**Text under study**

──────────────────────────────

A bonus to the Historical Food Fortnightly breakfast challenge: Miss B's Waffles (without yeast) from Miss Beecher's Domestic Receipt Book (New York, 1846, 3rd edition 1856).
Waffles with cinnamon and sugar. |
We made a full batch on this one: first stirring together the quart of flour (all-purpose), 1 tsp salt, and 1 cup sugar (granulated--and meant to be a teacup of ~6 oz, though I think I got closer to 8oz). My friend beat 5 eggs well, while I warmed the quart of sour milk with 2 Tbsp butter on the stove to melt the latter. We used milk that was approaching its 'use by' date, and then added a splash of vinegar to make it 'sour.' We mixed the milk and eggs, pouring the milk slowly to avoid curdling the egg, and then stirred in the dry ingredients to make the batter. All the while the waffle iron was heating on the wood-burning stove.
When the iron seemed hot (not that the fire was cooperating), we buttered it well, dissolved a teaspoon of baking soda (for the saleratus) in some water, and folded that into the batter, and promptly started cooking. Two ladles full of batter neatly filled the iron, without running over. The whole batch of batter thoroughly filled the conical mixing bowl, and made about 10 waffles. It took more than 3 hours to cook them all, because the fire was quite slow, especially to start. In accordance with other recipes my friend found, we sprinkled the waffles with cinnamon and sugar before serving.
We made this recipe in order to try (for a second time) using my friend's new-to-her early 20th century waffle iron, which is a cast-iron stove-top model with wooden handles very like those used in the 1850s. This recipe was selected because it actually contains sugar and doesn't rely on yeast for leavening, which was necessary to suit our modern palates and to get the project done while the museum was open.

──────────────────────────────

Items in a dataset
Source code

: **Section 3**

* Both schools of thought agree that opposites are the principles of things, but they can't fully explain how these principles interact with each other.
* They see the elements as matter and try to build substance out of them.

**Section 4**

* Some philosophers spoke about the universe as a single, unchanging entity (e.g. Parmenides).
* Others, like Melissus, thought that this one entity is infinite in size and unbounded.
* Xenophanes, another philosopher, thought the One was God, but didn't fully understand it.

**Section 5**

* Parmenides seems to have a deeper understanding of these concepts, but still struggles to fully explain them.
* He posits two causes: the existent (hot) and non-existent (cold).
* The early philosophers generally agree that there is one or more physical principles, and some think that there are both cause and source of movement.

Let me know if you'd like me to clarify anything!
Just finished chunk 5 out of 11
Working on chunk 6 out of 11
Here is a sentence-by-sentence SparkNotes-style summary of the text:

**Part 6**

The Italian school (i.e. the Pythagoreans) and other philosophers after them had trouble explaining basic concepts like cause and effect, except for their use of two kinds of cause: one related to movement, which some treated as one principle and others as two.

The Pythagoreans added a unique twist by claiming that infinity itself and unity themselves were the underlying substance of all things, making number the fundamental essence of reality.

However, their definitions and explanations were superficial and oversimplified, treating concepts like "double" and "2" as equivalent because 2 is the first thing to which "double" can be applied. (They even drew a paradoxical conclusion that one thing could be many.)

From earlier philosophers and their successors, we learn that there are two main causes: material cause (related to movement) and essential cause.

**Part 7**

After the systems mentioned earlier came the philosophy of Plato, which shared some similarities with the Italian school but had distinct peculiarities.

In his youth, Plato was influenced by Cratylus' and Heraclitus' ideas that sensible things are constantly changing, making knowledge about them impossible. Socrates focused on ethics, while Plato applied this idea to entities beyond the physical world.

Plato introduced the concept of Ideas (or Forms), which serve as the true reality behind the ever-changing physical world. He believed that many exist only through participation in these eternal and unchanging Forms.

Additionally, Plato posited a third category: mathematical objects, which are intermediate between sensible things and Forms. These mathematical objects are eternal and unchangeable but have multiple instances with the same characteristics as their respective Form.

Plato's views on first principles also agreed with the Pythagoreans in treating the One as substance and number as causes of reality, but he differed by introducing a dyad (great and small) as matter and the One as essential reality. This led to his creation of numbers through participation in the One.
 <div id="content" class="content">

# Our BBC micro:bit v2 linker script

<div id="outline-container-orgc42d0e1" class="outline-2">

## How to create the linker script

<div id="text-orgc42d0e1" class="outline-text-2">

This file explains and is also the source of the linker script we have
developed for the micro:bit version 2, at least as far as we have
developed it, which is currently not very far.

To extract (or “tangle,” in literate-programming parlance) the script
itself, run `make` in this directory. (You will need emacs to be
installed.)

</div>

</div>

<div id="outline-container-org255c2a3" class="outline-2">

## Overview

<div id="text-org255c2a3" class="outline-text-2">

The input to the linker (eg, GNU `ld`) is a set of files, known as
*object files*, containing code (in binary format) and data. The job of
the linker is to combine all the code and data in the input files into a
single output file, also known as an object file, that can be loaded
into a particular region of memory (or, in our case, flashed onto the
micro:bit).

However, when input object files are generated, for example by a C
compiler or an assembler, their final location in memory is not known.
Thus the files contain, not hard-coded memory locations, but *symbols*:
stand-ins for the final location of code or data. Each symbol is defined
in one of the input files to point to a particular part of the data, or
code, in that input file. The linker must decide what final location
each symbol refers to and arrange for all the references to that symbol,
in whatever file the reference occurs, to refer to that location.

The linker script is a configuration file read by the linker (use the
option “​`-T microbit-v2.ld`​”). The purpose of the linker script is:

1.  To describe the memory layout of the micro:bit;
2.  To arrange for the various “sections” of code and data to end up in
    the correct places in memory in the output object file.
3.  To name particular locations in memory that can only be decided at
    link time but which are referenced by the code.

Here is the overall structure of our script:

──────────────────────────────

**Exercise tasks**
1 – Output the part of the waffle account that opens with the words containing "A bonus to the" and closes with "3rd edition 1856).", copied exactly.
2 – Using the waffle account, decide whether each statement agrees with it. Give yes or no and quote the deciding words.
(a) The full batch of batter made about ten waffles.
(b) Cooking all the waffles took less than an hour.
(c) The waffle iron used was an electric model.
3 – Answer these questions from the waffle account.
(a) How many eggs were beaten?
(b) What was dissolved in water to stand for the saleratus?
(c) In what city was Miss Beecher's Domestic Receipt Book published?

**Per-task answers**
1 –
A bonus to the Historical Food Fortnightly breakfast challenge: Miss B's Waffles (without yeast) from Miss Beecher's Domestic Receipt Book (New York, 1846, 3rd edition 1856).

2 –
(a) Yes: "made about 10 waffles."
(b) No: "It took more than 3 hours to cook them all"
(c) No: "a cast-iron stove-top model with wooden handles"

3 –
(a) 5
(b) A teaspoon of baking soda
(c) New York